Belediye başkanlığı görevine bir dönem daha devam edip etmeyeceği ile ilgili soruları yanıtlayan Engin, "Bence ikinci dönemi yapıp yapmayacağımızı halka sormamız gerekiyor. Sonuçta bu kararı halk verecek, kendi adıma bir şey söyleyemem. Partinin genel merkezinin bizimle ilgili bizden habersiz anketler yaptığını biliyorum. Günü geldiğinde o anketler masaya konacak, kiminle devam edileceği belli olacak. Dolayısıyla ben 2 dönem 3 dönem yapacağım demek doğru değil. Bir parti karar verecek iki daha önemlisi vatandaş karar verecek. Vatandaş istemiyorsa zaten olmamıza gerek yok. 2 dönem belediye başkanlarının en verimli zamanları olmuyor 3-4 zor. Bizim belediye başkanı olarak şu kadar devam edeceğim dememiz benim açımdan doğru değil, bu ifadeleri kullanan arkadaşlarıma da saygı duyuyorum” ifadelerini kullandı.
Belediyeler kısıtlı
Engin, belediyelerin birçok konuda yetkilerinin kısıtlı olduğunu vurguladı. Belediyelere daha çok yetki verilmesi gerektiğini aktaran Engin, şunları söyledi:
“Biz yerel hükümetleriz, icra makamlarıyız. Birçok konuyu belediyeler halledebilir, Ankara’da yazışmalar ile uzuyor. İmar planı yetimiz vardı, şimdi birçok kurum devrede. Tek başlarına imar planı yapıyorlar, sonra bize yolluyorlar bizim o zaman o parselin imara açıldığından ne imar planından haberimiz yok. Genel başkanımızın kapsayıcı siyaseti işimizi kolaylaştırıyor. Biz bundan 10 yıl öncesinde dindar seçmen, muhafazakâr, merkez, liberal ve iş adamı seçmene gittiğimizde ‘benim çocuğum türbanlı sizin yüzünüzden üniversiteye gidemiyor’ diyorlardı. CHP 10-15 yıldır İzmir’deki camilerin boyalarını yapıyor halılarını yıkıyor. Cemevleri de yapılıyor. Burada kadınlarımız özgür yaşıyor. Bizim genel başkanımız ‘biz yanlış yaptık, devleti yönetenler yanlış yaptı, ana diliniz yasaklandı, sizin seçtiğiniz yerine kayyum atandı gelin helalleşelim’ dedi. Ben şu anda bunu kolaylığını yaşıyorum. Artık ötekimiz yok, her kesime hizmet veriyoruz.”

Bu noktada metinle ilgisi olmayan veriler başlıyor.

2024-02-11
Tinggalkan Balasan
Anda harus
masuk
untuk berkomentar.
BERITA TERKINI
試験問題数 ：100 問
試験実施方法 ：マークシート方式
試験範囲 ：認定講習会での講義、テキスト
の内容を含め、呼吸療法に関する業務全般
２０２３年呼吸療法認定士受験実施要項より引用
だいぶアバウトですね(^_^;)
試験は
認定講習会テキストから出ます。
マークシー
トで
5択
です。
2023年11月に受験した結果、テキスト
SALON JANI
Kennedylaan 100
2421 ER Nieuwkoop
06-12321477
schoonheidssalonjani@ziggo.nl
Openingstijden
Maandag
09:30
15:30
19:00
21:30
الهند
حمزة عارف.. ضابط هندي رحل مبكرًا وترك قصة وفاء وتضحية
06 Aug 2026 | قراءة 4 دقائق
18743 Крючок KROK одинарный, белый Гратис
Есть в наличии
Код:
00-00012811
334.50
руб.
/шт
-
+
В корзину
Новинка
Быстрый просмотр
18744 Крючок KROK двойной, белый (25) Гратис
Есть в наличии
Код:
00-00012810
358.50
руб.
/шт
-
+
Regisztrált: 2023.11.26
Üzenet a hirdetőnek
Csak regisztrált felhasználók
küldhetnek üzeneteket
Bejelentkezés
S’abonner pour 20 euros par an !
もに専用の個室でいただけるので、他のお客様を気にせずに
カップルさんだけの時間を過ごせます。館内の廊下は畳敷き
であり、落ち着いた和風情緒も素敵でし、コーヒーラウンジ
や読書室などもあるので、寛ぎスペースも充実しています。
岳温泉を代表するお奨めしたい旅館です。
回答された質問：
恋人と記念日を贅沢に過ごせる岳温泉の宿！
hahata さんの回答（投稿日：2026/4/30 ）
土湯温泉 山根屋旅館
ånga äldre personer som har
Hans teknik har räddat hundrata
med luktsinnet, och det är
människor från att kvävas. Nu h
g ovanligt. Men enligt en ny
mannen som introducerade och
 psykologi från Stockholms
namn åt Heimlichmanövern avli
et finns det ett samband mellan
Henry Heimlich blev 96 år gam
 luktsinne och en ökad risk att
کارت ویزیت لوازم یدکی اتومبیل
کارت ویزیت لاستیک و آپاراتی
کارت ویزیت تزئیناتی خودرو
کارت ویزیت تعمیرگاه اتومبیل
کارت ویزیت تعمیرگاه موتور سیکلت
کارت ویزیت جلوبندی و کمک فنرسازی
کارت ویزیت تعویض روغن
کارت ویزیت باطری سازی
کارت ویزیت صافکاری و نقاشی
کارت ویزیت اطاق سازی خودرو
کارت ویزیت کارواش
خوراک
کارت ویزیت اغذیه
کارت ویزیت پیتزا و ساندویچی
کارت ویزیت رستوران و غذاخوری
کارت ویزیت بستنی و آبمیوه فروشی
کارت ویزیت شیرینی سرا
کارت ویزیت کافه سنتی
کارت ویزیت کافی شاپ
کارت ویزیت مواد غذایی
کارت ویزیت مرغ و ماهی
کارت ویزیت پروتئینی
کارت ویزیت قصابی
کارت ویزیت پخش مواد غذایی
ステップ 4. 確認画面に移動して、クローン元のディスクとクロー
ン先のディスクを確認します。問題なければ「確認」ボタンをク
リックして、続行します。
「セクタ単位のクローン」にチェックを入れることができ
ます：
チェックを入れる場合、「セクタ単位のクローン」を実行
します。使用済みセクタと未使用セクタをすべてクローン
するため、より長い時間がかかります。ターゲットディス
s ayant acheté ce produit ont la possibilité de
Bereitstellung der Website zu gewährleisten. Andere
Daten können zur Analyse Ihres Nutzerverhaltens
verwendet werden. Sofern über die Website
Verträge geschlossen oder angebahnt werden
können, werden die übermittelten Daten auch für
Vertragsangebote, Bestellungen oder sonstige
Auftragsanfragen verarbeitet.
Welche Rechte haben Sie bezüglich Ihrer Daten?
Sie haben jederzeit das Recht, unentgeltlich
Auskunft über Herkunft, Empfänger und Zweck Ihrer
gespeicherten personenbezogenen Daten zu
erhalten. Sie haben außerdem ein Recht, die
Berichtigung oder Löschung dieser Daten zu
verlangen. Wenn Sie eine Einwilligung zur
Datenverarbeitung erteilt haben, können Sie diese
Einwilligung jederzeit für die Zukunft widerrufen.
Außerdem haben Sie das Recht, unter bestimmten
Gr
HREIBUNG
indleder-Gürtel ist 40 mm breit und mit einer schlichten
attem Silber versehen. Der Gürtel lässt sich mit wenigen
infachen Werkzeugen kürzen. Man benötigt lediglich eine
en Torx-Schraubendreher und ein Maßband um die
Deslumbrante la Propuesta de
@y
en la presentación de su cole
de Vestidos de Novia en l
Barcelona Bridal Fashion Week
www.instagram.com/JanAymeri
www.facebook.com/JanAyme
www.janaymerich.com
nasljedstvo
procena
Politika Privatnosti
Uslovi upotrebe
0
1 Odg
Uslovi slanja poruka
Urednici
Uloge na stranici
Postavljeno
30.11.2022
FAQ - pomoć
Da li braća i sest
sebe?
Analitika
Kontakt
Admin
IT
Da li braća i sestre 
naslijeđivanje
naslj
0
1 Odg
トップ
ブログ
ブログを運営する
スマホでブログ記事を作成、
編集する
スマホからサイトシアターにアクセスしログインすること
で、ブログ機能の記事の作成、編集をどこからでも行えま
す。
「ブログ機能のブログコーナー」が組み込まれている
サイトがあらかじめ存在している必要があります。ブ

'AKP ve HDP seçmenlerinden oy alıyoruz'
CHP’li belediyeler sayesinde CHP’nin daha da yükseldiğini savunan Engin, “Oyumuz artıyor, bunun nedeni genç seçmenden oy alıyoruz, AK Partili ve HDP’li seçmenlerden oy alıyoruz. Yani biz her partiden oy alan bir partiyiz. İzmir’de şu ekonomik koşullarda bile 550 otobüs birden alındı, bir kalemde. Türkiye’de bunun başka bir örneği yok, bu Tunç Soyer’in başarısıdır. Buca Metrosu başlıyor, Çiğli Tramvayı Narlıdere Metrosu bitmek üzere. İleride Kemalpaşa Karabağlar Gaziemir Metrolarının proje ihaleleri bitecek. Bütün CHP’li belediyeler artık tarıma destek oluyor. Laboratuvarlar kuruldu, toprak analizi yapılıyor. Fidan nerede yetişir, nerede daha iyi olur. Binlerce koyun inek dağıtıldı. Köylülerin sütleri, ürünleri satın alınıyor. Tarıma destek fiilen oluyor, artık tarıma destek dendiğinde akla CHP geliyor” açıklamasını yaptı.
Uçurum azaldı!
Engin, belediye başkanları ve halk arasındaki uçurumun azaldığının altını çizerek “Türkiye’nin en yüksek oy verdiği ilçesinde belediye başkanlığı yapıyorum, vatandaşı da mahcup etmemem partiyi de mahcup etmemem lazım. Benden sonra kim olursa olsun, ben 5 yıllığına seçildim. Ben ona bakarım, sonra vatandaş karar vermeli. Kim devam kim tamam ya da kim iyi yapar. Belediye başkanlarımız gerçekten çok başarılı çalışkan ve halkçı. Artık belediye başkanları ve halk arasındaki uçurumlar azaldı. Buraya yalnız geldim, ben evime de yalnız giderim. Tek başıma da yemek yerim yürürüm, bu işleri abartmamamız lazım. Vatandaştan korkacak bir şeyimiz yok, tam tersine asıl vatandaş bize sahip çıkıyor. Biri bize yanlış bir şey söylediğinde ‘Belediye başkanımızdan ne istiyorsun, yanlış yapıyorsun’ diyorlar. Vatandaştan korkmamıza gerek yok” görüşünü aktardı.